O deputado Izalci, do PSDB do Distrito Federal, convocou a audiência para debater o projeto de lei de sua autoria que busca adequar a Lei de Aprendizagem às novas regras do Ensino Médio. Uma importante mudança proposta diz respeito ao tempo. Enquanto o Ensino Médio dura três anos, os contratos de aprendizagem só podem durar dois pela legislação atual. Portanto, o deputado propõe a extensão da aprendizagem para os mesmos três anos do Ensino Médio.

"E ainda foi sugerido aqui que, além dos três anos, os jovens aprendizes precisavam retornar, mesmo concluindo o EM, precisam retornar, esporadicamente, por isso a educação continuada, para que possam compatibilizar a parte prática com a acadêmica. Então é muito importante que a gente tenha essa integração escola-empresa".

Na teoria, a Aprendizagem foi apresentada como uma ferramenta muito importante de combate ao trabalho infantil e de inserção social e no mercado de trabalho. Mas, na prática, ela enfrenta dificuldades, e a principal delas é a falta de cumprimento das cotas. Hoje as empresas devem reservar, no mínimo, 5% de suas vagas para os aprendizes, mas apenas um terço das vagas está preenchida. Entre as soluções, estão o aumento da fiscalização e a exigência de comprovação do cumprimento das cotas pelas empresas interessadas em participar de licitações, ou em obter financiamento público. Além disso, o próprio setor público precisa empregar mais aprendizes. Segundo a Mônica de Castro, dos 76 mil aprendizes colocados pelo Centro de Integração Empresa Escola, só 2,5% estão no setor público.

Há preocupações também com a necessidade de maior financiamento das escolas de Ensino Médio, pois o ensino técnico é mais caro. E com a formação dos professores, que precisam estar em dia com os avanços tecnológicos. Como afirma o Hebertty Vieira, do Conselho Nacional de Secretários de Educação.
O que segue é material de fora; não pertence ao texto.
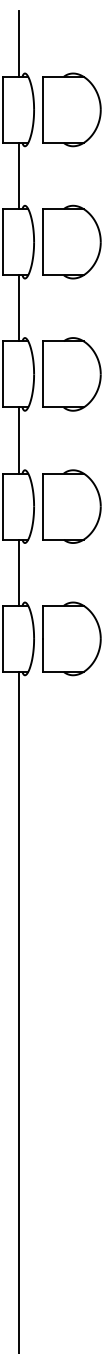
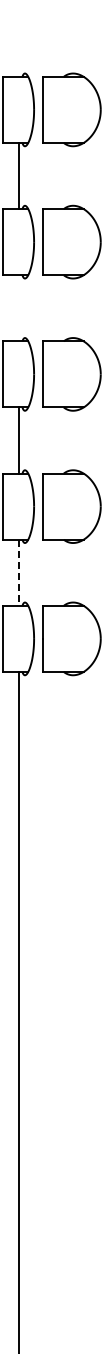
line at (19, 43): present -> none
line at (19, 308): present -> none
line at (19, 573): solid -> dashed
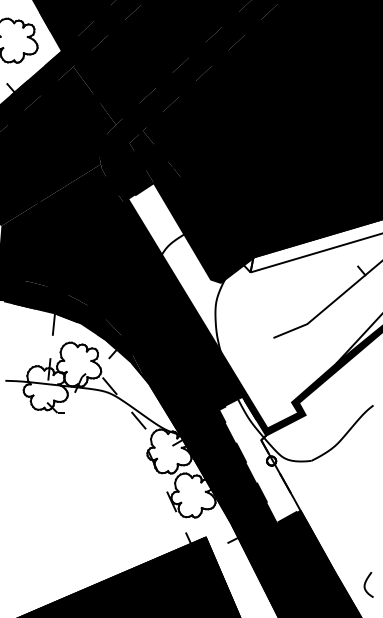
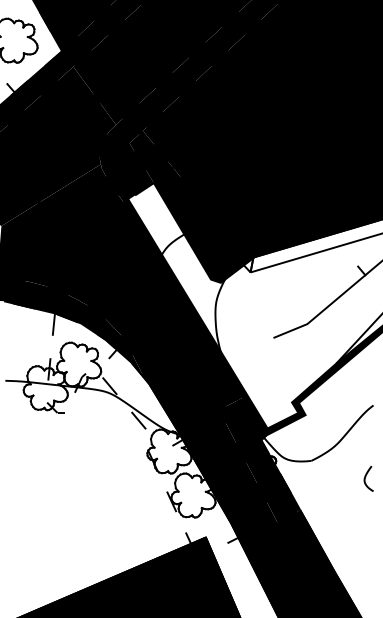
fill at (259, 459): none -> present
curve at (366, 582) position: (366, 582) -> (366, 476)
"A empresa quer um profissional bem formado. Quando nós sentamos com o empregador, ele diz assim: o currículo tem que ser assim, tem que ter essa formação. Ele tem laboratório na escola? Ele tem esse maquinário pra testar na escola? Não tem".

Outros desafios da Lei de Aprendizagem são a baixa taxa de contratação após o estágio, que fica em apenas 10%, e a concentração dos jovens aprendizes em cargos de assistente administrativo, com limitações à colocação de jovens em áreas-fim.